- WHAT THE TASK REQUIRES -
Copy out each record below, exactly as given.

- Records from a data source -
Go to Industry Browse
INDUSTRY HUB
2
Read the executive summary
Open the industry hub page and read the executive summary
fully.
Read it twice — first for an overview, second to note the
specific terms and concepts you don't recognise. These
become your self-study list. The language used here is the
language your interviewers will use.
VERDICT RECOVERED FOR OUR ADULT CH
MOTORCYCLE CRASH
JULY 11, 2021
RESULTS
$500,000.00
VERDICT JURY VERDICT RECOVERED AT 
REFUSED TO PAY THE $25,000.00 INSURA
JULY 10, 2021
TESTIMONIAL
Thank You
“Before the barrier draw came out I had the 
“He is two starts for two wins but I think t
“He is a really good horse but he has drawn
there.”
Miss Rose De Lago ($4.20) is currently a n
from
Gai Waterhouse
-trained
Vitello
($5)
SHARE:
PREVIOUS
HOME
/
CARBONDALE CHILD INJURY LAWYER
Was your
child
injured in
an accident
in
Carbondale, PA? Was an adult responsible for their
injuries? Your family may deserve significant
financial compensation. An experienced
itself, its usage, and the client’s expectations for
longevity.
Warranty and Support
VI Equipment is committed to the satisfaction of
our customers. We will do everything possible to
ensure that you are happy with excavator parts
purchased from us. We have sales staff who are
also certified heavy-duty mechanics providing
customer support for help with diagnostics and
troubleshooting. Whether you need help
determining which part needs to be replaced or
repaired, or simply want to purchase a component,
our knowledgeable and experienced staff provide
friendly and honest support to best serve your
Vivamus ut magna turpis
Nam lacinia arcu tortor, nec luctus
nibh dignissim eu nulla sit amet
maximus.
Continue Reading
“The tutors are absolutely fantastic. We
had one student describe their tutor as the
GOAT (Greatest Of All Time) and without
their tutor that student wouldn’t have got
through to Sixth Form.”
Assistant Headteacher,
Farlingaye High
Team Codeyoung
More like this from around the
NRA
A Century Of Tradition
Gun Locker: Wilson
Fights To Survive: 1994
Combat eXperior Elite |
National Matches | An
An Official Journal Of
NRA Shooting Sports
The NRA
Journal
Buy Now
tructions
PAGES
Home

- SOLUTION TO THIS PROBLEM -
Go to Industry Browse
INDUSTRY HUB
2
Read the executive summary
Open the industry hub page and read the executive summary
fully.
Read it twice — first for an overview, second to note the
specific terms and concepts you don't recognise. These
become your self-study list. The language used here is the
language your interviewers will use.
VERDICT RECOVERED FOR OUR ADULT CH
MOTORCYCLE CRASH
JULY 11, 2021
RESULTS
$500,000.00
VERDICT JURY VERDICT RECOVERED AT 
REFUSED TO PAY THE $25,000.00 INSURA
JULY 10, 2021
TESTIMONIAL
Thank You
“Before the barrier draw came out I had the 
“He is two starts for two wins but I think t
“He is a really good horse but he has drawn
there.”
Miss Rose De Lago ($4.20) is currently a n
from
Gai Waterhouse
-trained
Vitello
($5)
SHARE:
PREVIOUS
HOME
/
CARBONDALE CHILD INJURY LAWYER
Was your
child
injured in
an accident
in
Carbondale, PA? Was an adult responsible for their
injuries? Your family may deserve significant
financial compensation. An experienced
itself, its usage, and the client’s expectations for
longevity.
Warranty and Support
VI Equipment is committed to the satisfaction of
our customers. We will do everything possible to
ensure that you are happy with excavator parts
purchased from us. We have sales staff who are
also certified heavy-duty mechanics providing
customer support for help with diagnostics and
troubleshooting. Whether you need help
determining which part needs to be replaced or
repaired, or simply want to purchase a component,
our knowledgeable and experienced staff provide
friendly and honest support to best serve your
Vivamus ut magna turpis
Nam lacinia arcu tortor, nec luctus
nibh dignissim eu nulla sit amet
maximus.
Continue Reading
“The tutors are absolutely fantastic. We
had one student describe their tutor as the
GOAT (Greatest Of All Time) and without
their tutor that student wouldn’t have got
through to Sixth Form.”
Assistant Headteacher,
Farlingaye High
Team Codeyoung
More like this from around the
NRA
A Century Of Tradition
Gun Locker: Wilson
Fights To Survive: 1994
Combat eXperior Elite |
National Matches | An
An Official Journal Of
NRA Shooting Sports
The NRA
Journal
Buy Now
tructions
PAGES
Home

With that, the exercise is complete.